Reproduce every line of the items below word for word, keeping each line break where it falls.
__________________________________________________
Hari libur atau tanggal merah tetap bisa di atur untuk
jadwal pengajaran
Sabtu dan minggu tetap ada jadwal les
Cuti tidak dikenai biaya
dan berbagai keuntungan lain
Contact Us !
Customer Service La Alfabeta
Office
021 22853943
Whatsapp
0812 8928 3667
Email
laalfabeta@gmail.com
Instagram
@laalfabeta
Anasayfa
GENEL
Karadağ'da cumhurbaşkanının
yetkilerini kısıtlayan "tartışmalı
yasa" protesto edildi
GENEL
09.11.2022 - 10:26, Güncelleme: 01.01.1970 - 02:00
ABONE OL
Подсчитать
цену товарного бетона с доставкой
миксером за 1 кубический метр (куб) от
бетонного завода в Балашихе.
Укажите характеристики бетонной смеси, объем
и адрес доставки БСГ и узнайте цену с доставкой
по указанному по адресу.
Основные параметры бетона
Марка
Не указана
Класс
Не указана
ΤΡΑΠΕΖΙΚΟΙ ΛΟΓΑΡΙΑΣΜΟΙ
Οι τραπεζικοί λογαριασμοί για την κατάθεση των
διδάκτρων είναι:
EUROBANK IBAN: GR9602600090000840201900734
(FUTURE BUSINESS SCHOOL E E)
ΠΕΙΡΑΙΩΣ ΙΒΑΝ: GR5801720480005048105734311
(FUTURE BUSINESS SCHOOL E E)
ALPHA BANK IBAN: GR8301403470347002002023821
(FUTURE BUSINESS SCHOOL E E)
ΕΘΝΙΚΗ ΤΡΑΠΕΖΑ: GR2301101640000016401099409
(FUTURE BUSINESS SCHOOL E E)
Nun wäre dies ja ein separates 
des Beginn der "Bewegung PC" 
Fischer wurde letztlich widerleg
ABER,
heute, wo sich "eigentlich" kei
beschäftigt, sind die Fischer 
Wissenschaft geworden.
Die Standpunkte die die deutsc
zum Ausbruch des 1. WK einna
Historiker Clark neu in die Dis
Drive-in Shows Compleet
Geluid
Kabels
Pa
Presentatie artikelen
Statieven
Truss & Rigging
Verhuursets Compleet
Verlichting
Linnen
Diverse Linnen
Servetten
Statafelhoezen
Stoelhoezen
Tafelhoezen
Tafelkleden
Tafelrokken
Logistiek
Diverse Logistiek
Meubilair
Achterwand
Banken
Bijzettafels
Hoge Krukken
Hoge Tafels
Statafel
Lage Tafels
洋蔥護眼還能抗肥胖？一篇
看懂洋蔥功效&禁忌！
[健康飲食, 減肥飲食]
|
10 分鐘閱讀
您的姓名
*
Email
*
__________________________________________________
Answer for the task -
Hari libur atau tanggal merah tetap bisa di atur untuk
jadwal pengajaran
Sabtu dan minggu tetap ada jadwal les
Cuti tidak dikenai biaya
dan berbagai keuntungan lain
Contact Us !
Customer Service La Alfabeta
Office
021 22853943
Whatsapp
0812 8928 3667
Email
laalfabeta@gmail.com
Instagram
@laalfabeta
Anasayfa
GENEL
Karadağ'da cumhurbaşkanının
yetkilerini kısıtlayan "tartışmalı
yasa" protesto edildi
GENEL
09.11.2022 - 10:26, Güncelleme: 01.01.1970 - 02:00
ABONE OL
Подсчитать
цену товарного бетона с доставкой
миксером за 1 кубический метр (куб) от
бетонного завода в Балашихе.
Укажите характеристики бетонной смеси, объем
и адрес доставки БСГ и узнайте цену с доставкой
по указанному по адресу.
Основные параметры бетона
Марка
Не указана
Класс
Не указана
ΤΡΑΠΕΖΙΚΟΙ ΛΟΓΑΡΙΑΣΜΟΙ
Οι τραπεζικοί λογαριασμοί για την κατάθεση των
διδάκτρων είναι:
EUROBANK IBAN: GR9602600090000840201900734
(FUTURE BUSINESS SCHOOL E E)
ΠΕΙΡΑΙΩΣ ΙΒΑΝ: GR5801720480005048105734311
(FUTURE BUSINESS SCHOOL E E)
ALPHA BANK IBAN: GR8301403470347002002023821
(FUTURE BUSINESS SCHOOL E E)
ΕΘΝΙΚΗ ΤΡΑΠΕΖΑ: GR2301101640000016401099409
(FUTURE BUSINESS SCHOOL E E)
Nun wäre dies ja ein separates 
des Beginn der "Bewegung PC" 
Fischer wurde letztlich widerleg
ABER,
heute, wo sich "eigentlich" kei
beschäftigt, sind die Fischer 
Wissenschaft geworden.
Die Standpunkte die die deutsc
zum Ausbruch des 1. WK einna
Historiker Clark neu in die Dis
Drive-in Shows Compleet
Geluid
Kabels
Pa
Presentatie artikelen
Statieven
Truss & Rigging
Verhuursets Compleet
Verlichting
Linnen
Diverse Linnen
Servetten
Statafelhoezen
Stoelhoezen
Tafelhoezen
Tafelkleden
Tafelrokken
Logistiek
Diverse Logistiek
Meubilair
Achterwand
Banken
Bijzettafels
Hoge Krukken
Hoge Tafels
Statafel
Lage Tafels
洋蔥護眼還能抗肥胖？一篇
看懂洋蔥功效&禁忌！
[健康飲食, 減肥飲食]
|
10 分鐘閱讀
您的姓名
*
Email
*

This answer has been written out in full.